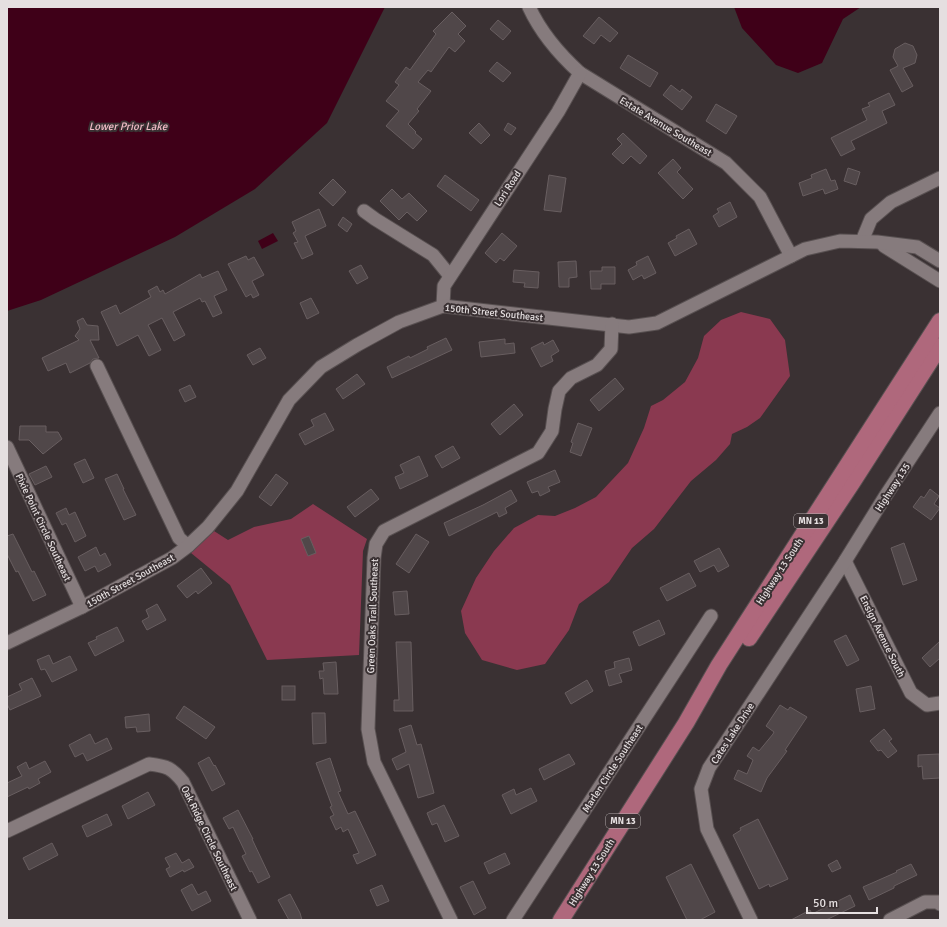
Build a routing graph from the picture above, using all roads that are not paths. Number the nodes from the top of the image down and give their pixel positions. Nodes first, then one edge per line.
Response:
1 (529, 7) edge
2 (580, 73) junction
3 (940, 178) edge
4 (364, 211) dead end
5 (862, 241) junction
6 (877, 242) junction
7 (791, 256) junction
8 (940, 261) edge
9 (450, 276) junction
10 (940, 281) edge
11 (443, 306) junction
12 (940, 321) edge
13 (612, 324) junction
14 (940, 346) edge
15 (96, 366) dead end
16 (940, 413) edge
17 (7, 447) edge
18 (188, 546) junction
19 (845, 561) junction
20 (82, 607) junction
21 (711, 616) dead end
22 (7, 643) edge
23 (940, 703) edge
24 (686, 723) junction
25 (7, 831) edge
26 (940, 904) edge
27 (250, 920) edge
28 (451, 920) edge
29 (513, 920) edge
30 (561, 920) edge
31 (751, 920) edge
32 (890, 920) edge

1 - 2 street, Estate Avenue Southeast
2 - 7 street, Estate Avenue Southeast
2 - 9 street, Lori Road
3 - 5 street
4 - 9 street
5 - 6 street, 150th Street Southeast
5 - 7 street, 150th Street Southeast
6 - 8 street, 150th Street Southeast
6 - 10 street, 150th Street Southeast
7 - 13 street, 150th Street Southeast
9 - 11 street, Lori Road
11 - 13 street, 150th Street Southeast
11 - 18 street, 150th Street Southeast
12 - 24 main road, Highway 13 South / MN 13
13 - 28 street, Green Oaks Trail Southeast
14 - 24 main road, Highway 13 South / MN 13
15 - 18 street
16 - 19 street, Highway 135
17 - 20 street, Pixie Point Circle Southeast
18 - 20 street, 150th Street Southeast
19 - 23 street, Ensign Avenue South
19 - 31 street, Cates Lake Drive
20 - 22 street, 150th Street Southeast
21 - 29 street, Marlen Circle Southeast
24 - 30 main road, Highway 13 South / MN 13
25 - 27 street, Oak Ridge Circle Southeast
26 - 32 street

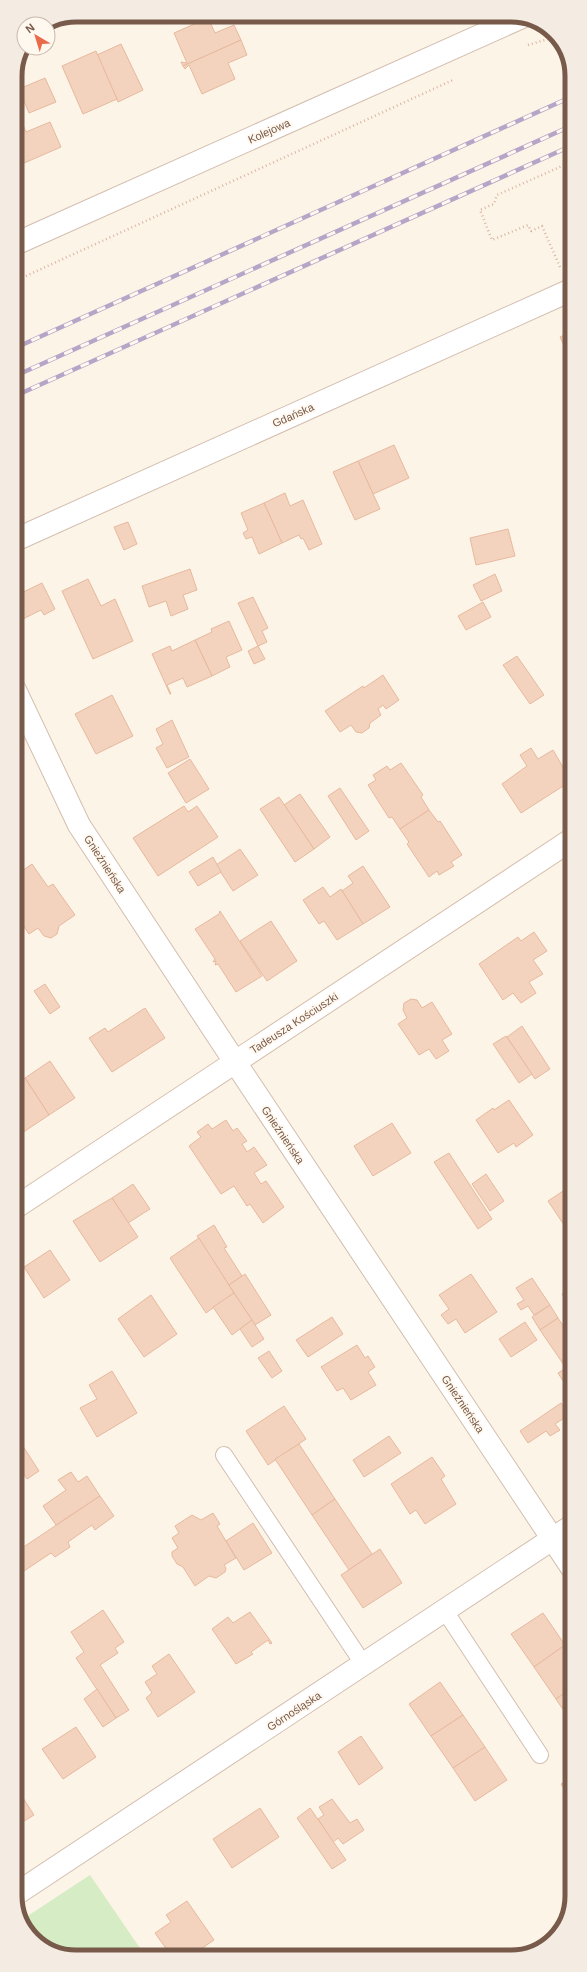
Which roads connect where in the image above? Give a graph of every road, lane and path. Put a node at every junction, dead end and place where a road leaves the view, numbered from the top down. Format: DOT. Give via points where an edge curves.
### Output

^^^^^^^^^^^^^^^^

_TASK REQUIREMENTS_: Your copy of the data above should match it exactly, apart from the images.

_EXERCISE OUTPUT_:
Build a routing graph from the picture above, using all roads that are not paths. Number the nodes from the top of the image down and give their pixel positions. Nodes first, then one edge per line.
Response:
1 (529, 7) edge
2 (580, 73) junction
3 (940, 178) edge
4 (364, 211) dead end
5 (862, 241) junction
6 (877, 242) junction
7 (791, 256) junction
8 (940, 261) edge
9 (450, 276) junction
10 (940, 281) edge
11 (443, 306) junction
12 (940, 321) edge
13 (612, 324) junction
14 (940, 346) edge
15 (96, 366) dead end
16 (940, 413) edge
17 (7, 447) edge
18 (188, 546) junction
19 (845, 561) junction
20 (82, 607) junction
21 (711, 616) dead end
22 (7, 643) edge
23 (940, 703) edge
24 (686, 723) junction
25 (7, 831) edge
26 (940, 904) edge
27 (250, 920) edge
28 (451, 920) edge
29 (513, 920) edge
30 (561, 920) edge
31 (751, 920) edge
32 (890, 920) edge

1 - 2 street, Estate Avenue Southeast
2 - 7 street, Estate Avenue Southeast
2 - 9 street, Lori Road
3 - 5 street
4 - 9 street
5 - 6 street, 150th Street Southeast
5 - 7 street, 150th Street Southeast
6 - 8 street, 150th Street Southeast
6 - 10 street, 150th Street Southeast
7 - 13 street, 150th Street Southeast
9 - 11 street, Lori Road
11 - 13 street, 150th Street Southeast
11 - 18 street, 150th Street Southeast
12 - 24 main road, Highway 13 South / MN 13
13 - 28 street, Green Oaks Trail Southeast
14 - 24 main road, Highway 13 South / MN 13
15 - 18 street
16 - 19 street, Highway 135
17 - 20 street, Pixie Point Circle Southeast
18 - 20 street, 150th Street Southeast
19 - 23 street, Ensign Avenue South
19 - 31 street, Cates Lake Drive
20 - 22 street, 150th Street Southeast
21 - 29 street, Marlen Circle Southeast
24 - 30 main road, Highway 13 South / MN 13
25 - 27 street, Oak Ridge Circle Southeast
26 - 32 street

Which roads connect where in the image above? Give a graph of every road, lane and path. Put a node at every junction, dead end and place where a road leaves the view, numbered from the top down. Format: DOT. Give via points where an edge curves.
### Output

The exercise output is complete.